_Screenshot and code edit data_
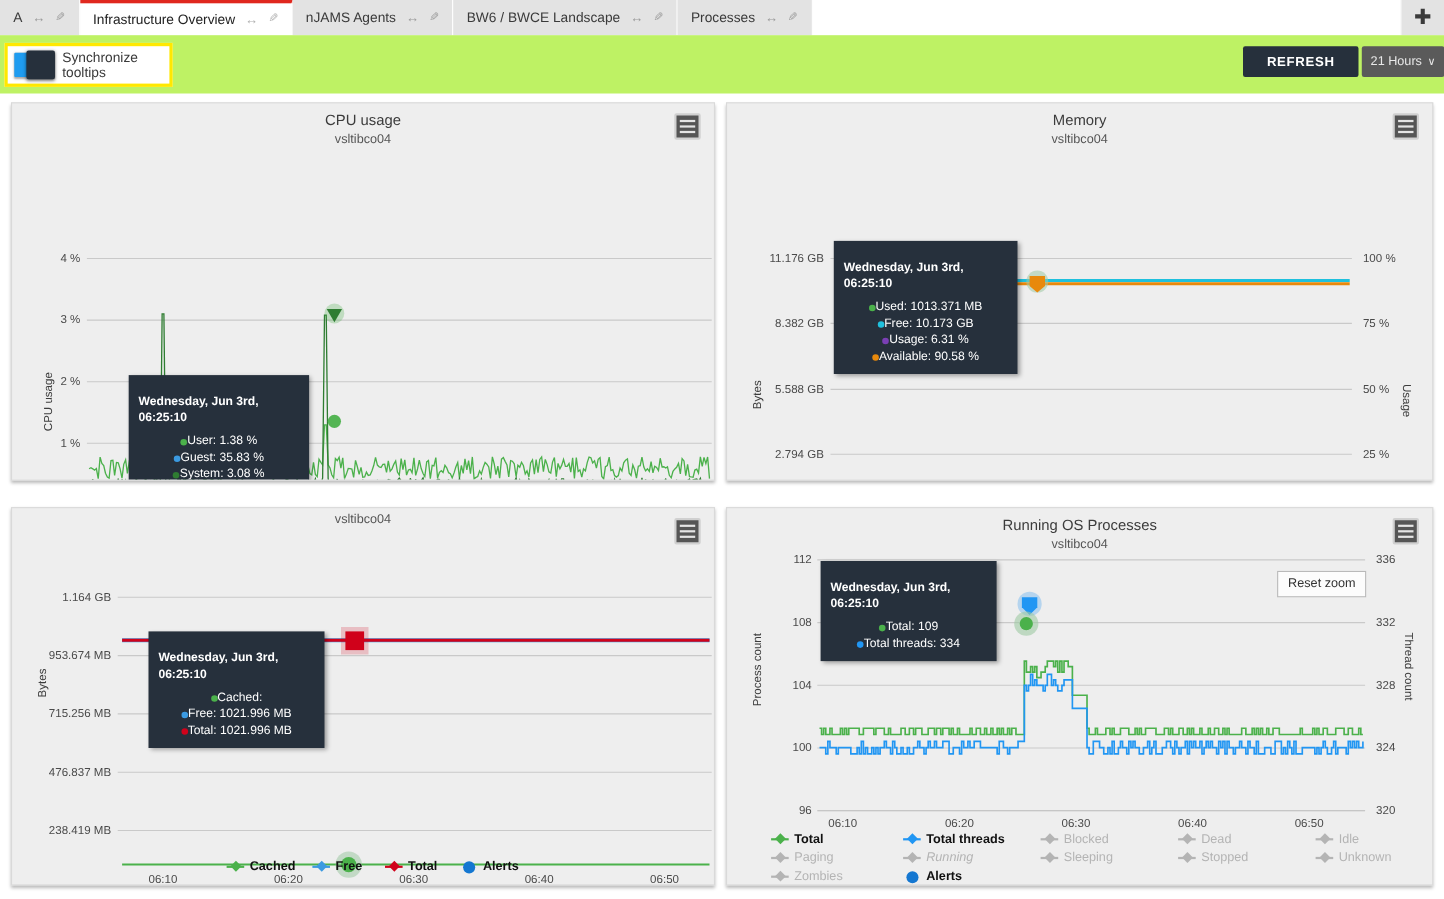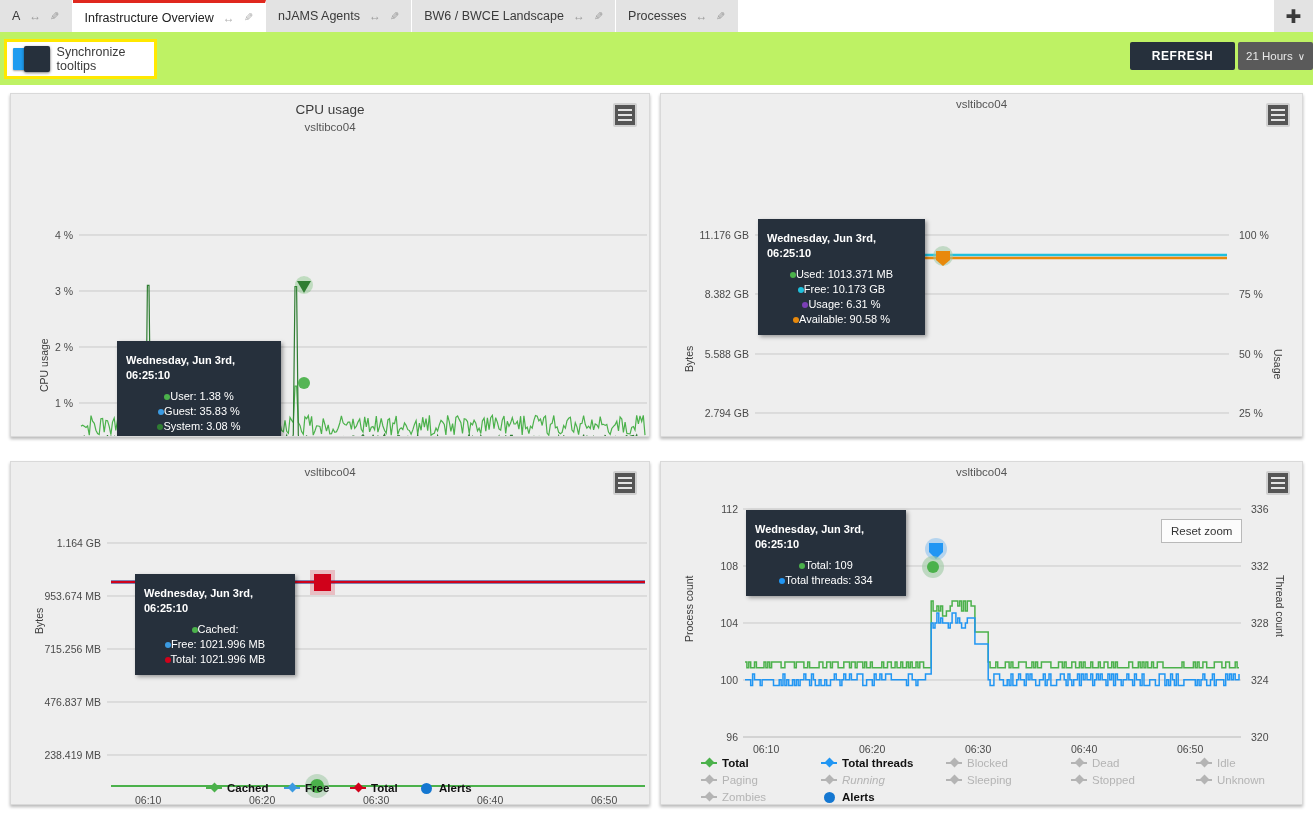--- a/index.html
+++ b/index.html
@@ -281,6 +281,7 @@
 </div>
 
 <div class="panel" id="panel-mem">
+  <div class="chart-title">Memory</div>
   <div class="chart-sub">vsltibco04</div>
   <div class="menu-btn">
       <i></i>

_What the task requires_
Scan the records above. Return every line with "chart" in it.

_Task result_
+  <div class="chart-title">Memory</div>
   <div class="chart-sub">vsltibco04</div>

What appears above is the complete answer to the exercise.